- **Requirement**: Quote each line of text in the listing below verbatim, leaving out the pictures.

Dataset records section start

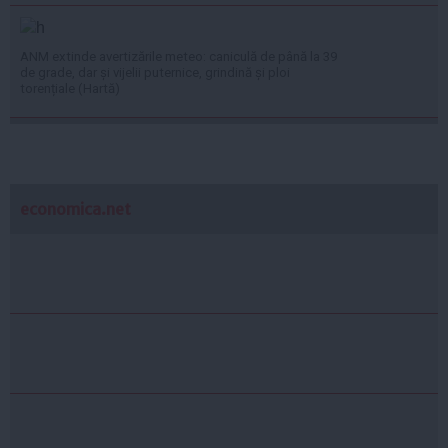
ANM extinde avertizările meteo: caniculă de până la 39
de grade, dar și vijelii puternice, grindină și ploi
torențiale (Hartă)
economica.net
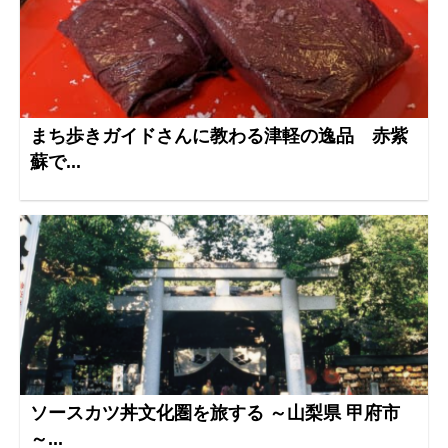
まち歩きガイドさんに教わる津軽の逸品 赤紫
蘇で...
ソースカツ丼文化圏を旅する ～山梨県 甲府市
～...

Dataset records section end

- **Solution**:
ANM extinde avertizările meteo: caniculă de până la 39
de grade, dar și vijelii puternice, grindină și ploi
torențiale (Hartă)
economica.net
まち歩きガイドさんに教わる津軽の逸品 赤紫
蘇で...
ソースカツ丼文化圏を旅する ～山梨県 甲府市
～...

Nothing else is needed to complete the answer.